Few believe that the current Russian plan has the slightest possibility of working. On Oct. 5, with the major serious contender, the formerly elected president Aslan Maskhadov, forbidden from entering the country, Moscow's quisling Chechen candidate, Akhmad Kadyrov, will surely be "elected."

"This entire policy," says a Western diplomatic observer, "overlooks the fact that they have not eliminated terrorism over all these years, nor have the Russians found a way of communicating with them. I don't see any process under way that will deal with it. It's being spun, not fixed; and in fact, this is still another of these processes in the world that is being radicalized, while Moscow hides its head in the sand trying to pretend that everything's OK."

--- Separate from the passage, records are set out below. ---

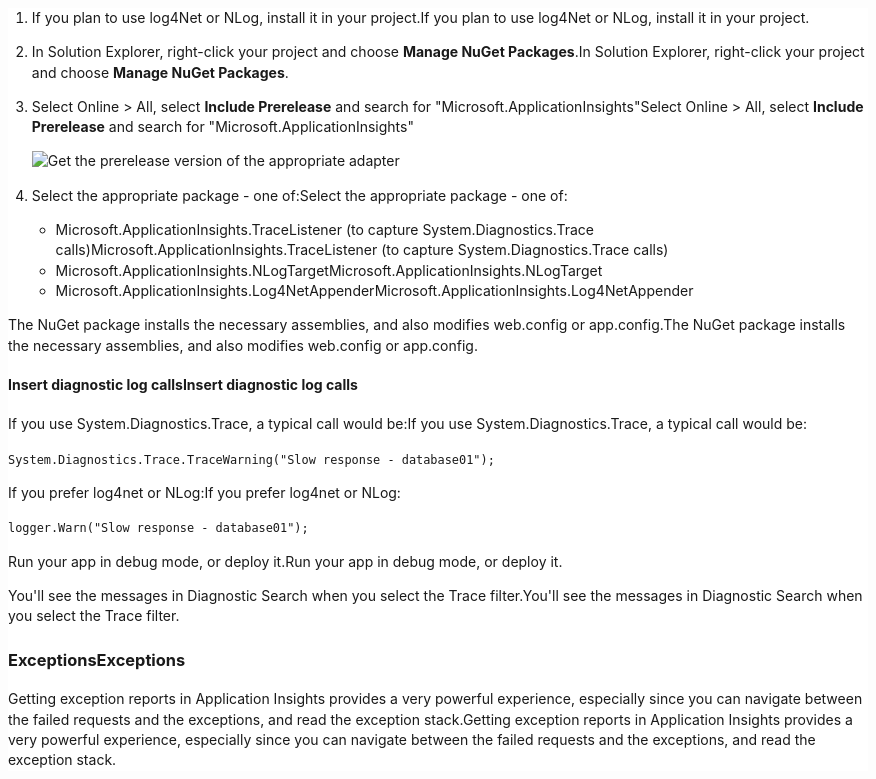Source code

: 1. <span data-ttu-id="112e6-141">If you plan to use log4Net or NLog, install it in your project.</span><span class="sxs-lookup"><span data-stu-id="112e6-141">If you plan to use log4Net or NLog, install it in your project.</span></span> 
2. <span data-ttu-id="112e6-142">In Solution Explorer, right-click your project and choose **Manage NuGet Packages**.</span><span class="sxs-lookup"><span data-stu-id="112e6-142">In Solution Explorer, right-click your project and choose **Manage NuGet Packages**.</span></span>
3. <span data-ttu-id="112e6-143">Select Online > All, select **Include Prerelease** and search for "Microsoft.ApplicationInsights"</span><span class="sxs-lookup"><span data-stu-id="112e6-143">Select Online > All, select **Include Prerelease** and search for "Microsoft.ApplicationInsights"</span></span>
   
    ![Get the prerelease version of the appropriate adapter](https://docstestmedia1.blob.core.windows.net/azure-media/articles/application-insights/media/app-insights-search-diagnostic-logs/appinsights-36nuget.png)
4. <span data-ttu-id="112e6-145">Select the appropriate package - one of:</span><span class="sxs-lookup"><span data-stu-id="112e6-145">Select the appropriate package - one of:</span></span>
   
   * <span data-ttu-id="112e6-146">Microsoft.ApplicationInsights.TraceListener (to capture System.Diagnostics.Trace calls)</span><span class="sxs-lookup"><span data-stu-id="112e6-146">Microsoft.ApplicationInsights.TraceListener (to capture System.Diagnostics.Trace calls)</span></span>
   * <span data-ttu-id="112e6-147">Microsoft.ApplicationInsights.NLogTarget</span><span class="sxs-lookup"><span data-stu-id="112e6-147">Microsoft.ApplicationInsights.NLogTarget</span></span>
   * <span data-ttu-id="112e6-148">Microsoft.ApplicationInsights.Log4NetAppender</span><span class="sxs-lookup"><span data-stu-id="112e6-148">Microsoft.ApplicationInsights.Log4NetAppender</span></span>

<span data-ttu-id="112e6-149">The NuGet package installs the necessary assemblies, and also modifies web.config or app.config.</span><span class="sxs-lookup"><span data-stu-id="112e6-149">The NuGet package installs the necessary assemblies, and also modifies web.config or app.config.</span></span>

#### <a name="pepper"></a><span data-ttu-id="112e6-150">Insert diagnostic log calls</span><span class="sxs-lookup"><span data-stu-id="112e6-150">Insert diagnostic log calls</span></span>
<span data-ttu-id="112e6-151">If you use System.Diagnostics.Trace, a typical call would be:</span><span class="sxs-lookup"><span data-stu-id="112e6-151">If you use System.Diagnostics.Trace, a typical call would be:</span></span>

    System.Diagnostics.Trace.TraceWarning("Slow response - database01");

<span data-ttu-id="112e6-152">If you prefer log4net or NLog:</span><span class="sxs-lookup"><span data-stu-id="112e6-152">If you prefer log4net or NLog:</span></span>

    logger.Warn("Slow response - database01");

<span data-ttu-id="112e6-153">Run your app in debug mode, or deploy it.</span><span class="sxs-lookup"><span data-stu-id="112e6-153">Run your app in debug mode, or deploy it.</span></span>

<span data-ttu-id="112e6-154">You'll see the messages in Diagnostic Search when you select the Trace filter.</span><span class="sxs-lookup"><span data-stu-id="112e6-154">You'll see the messages in Diagnostic Search when you select the Trace filter.</span></span>

### <a name="exceptions"></a><span data-ttu-id="112e6-155">Exceptions</span><span class="sxs-lookup"><span data-stu-id="112e6-155">Exceptions</span></span>
<span data-ttu-id="112e6-156">Getting exception reports in Application Insights provides a very powerful experience, especially since you can navigate between the failed requests and the exceptions, and read the exception stack.</span><span class="sxs-lookup"><span data-stu-id="112e6-156">Getting exception reports in Application Insights provides a very powerful experience, especially since you can navigate between the failed requests and the exceptions, and read the exception stack.</span></span>
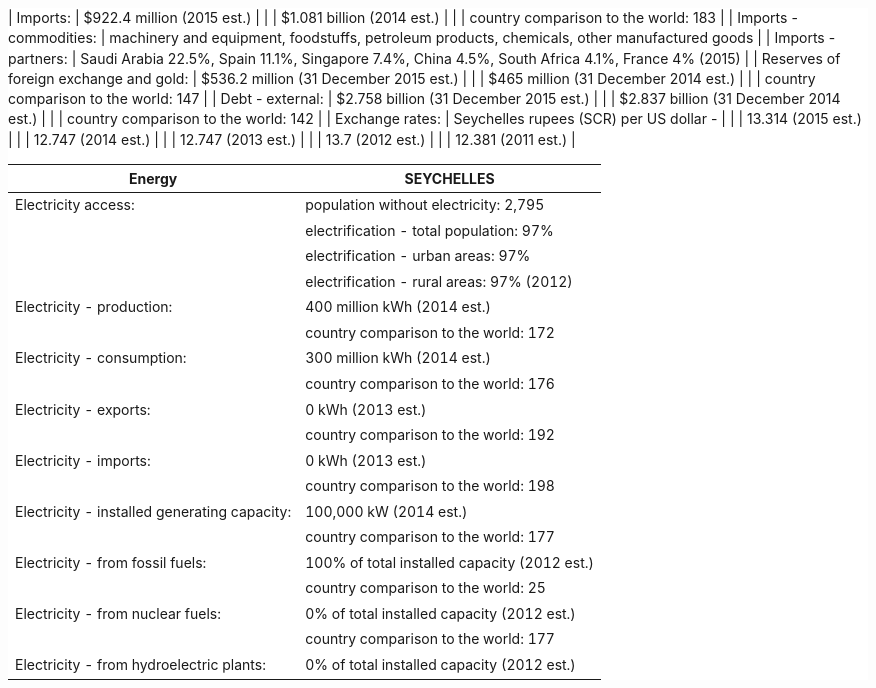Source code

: | Imports: | $922.4 million (2015 est.) |
| | $1.081 billion (2014 est.) |
| | country comparison to the world: 183 |
| Imports - commodities: | machinery and equipment, foodstuffs, petroleum products, chemicals, other manufactured goods |
| Imports - partners: | Saudi Arabia 22.5%, Spain 11.1%, Singapore 7.4%, China 4.5%, South Africa 4.1%, France 4% (2015) |
| Reserves of foreign exchange and gold: | $536.2 million (31 December 2015 est.) |
| | $465 million (31 December 2014 est.) |
| | country comparison to the world: 147 |
| Debt - external: | $2.758 billion (31 December 2015 est.) |
| | $2.837 billion (31 December 2014 est.) |
| | country comparison to the world: 142 |
| Exchange rates: | Seychelles rupees (SCR) per US dollar - |
| | 13.314 (2015 est.) |
| | 12.747 (2014 est.) |
| | 12.747 (2013 est.) |
| | 13.7 (2012 est.) |
| | 12.381 (2011 est.) |

| Energy | SEYCHELLES |
| --- | --- |
| Electricity access: | population without electricity: 2,795 |
| | electrification - total population: 97% |
| | electrification - urban areas: 97% |
| | electrification - rural areas: 97% (2012) |
| Electricity - production: | 400 million kWh (2014 est.) |
| | country comparison to the world: 172 |
| Electricity - consumption: | 300 million kWh (2014 est.) |
| | country comparison to the world: 176 |
| Electricity - exports: | 0 kWh (2013 est.) |
| | country comparison to the world: 192 |
| Electricity - imports: | 0 kWh (2013 est.) |
| | country comparison to the world: 198 |
| Electricity - installed generating capacity: | 100,000 kW (2014 est.) |
| | country comparison to the world: 177 |
| Electricity - from fossil fuels: | 100% of total installed capacity (2012 est.) |
| | country comparison to the world: 25 |
| Electricity - from nuclear fuels: | 0% of total installed capacity (2012 est.) |
| | country comparison to the world: 177 |
| Electricity - from hydroelectric plants: | 0% of total installed capacity (2012 est.) |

The Russian-Chechnyan conflict is not quite so clear, morally or physically, as the Putin government would like it to appear.

The Chechens, a Caucasus Mountain people who did not eagerly bow to communism, were deported to the east by Stalin and brutalized horribly. When they returned to their historical home in the Caucasus after the death of the Soviet Union, Chechen militants began a fruitless, but courageous, war for independence from "the center" in Moscow, which soon degenerated into a war of brigands, warlords and kidnappings that finally was taken over by Arab and Afghan terrorists.

The first war, from 1994 to 1996, was fought almost entirely by Chechen militants for a Chechen cause; the second one, from 1999 to today, has seen the massive influx of foreigners that one could reasonably call terrorists from Afghanistan, Saudi Arabia and other Middle Eastern states.

Their cause was larger than fighting for Chechen rights from Moscow — they were fighting to create the first Islamic state, with Sharia law and control of the area's gas and oil riches, out of Chechnya and Dagestan.

Once again, in another part of the world, we see how a country is embracing the internationalization of the terrorism excuse put forward by the United States after 9/11 and by Israel for many years.

The genuine and profound complaints of the Chechens are pushed aside, forgotten, derided; everything bad that happened is now due to international terrorism. Moreover, "terrorists" are not normal human beings who have been traumatized into pathological behavior, but men and women born with such evil. Thus there is no salvation or transformation for them, only annihilation.

This is the American message, too — from Afghanistan and Iraq — and it is not a nice one.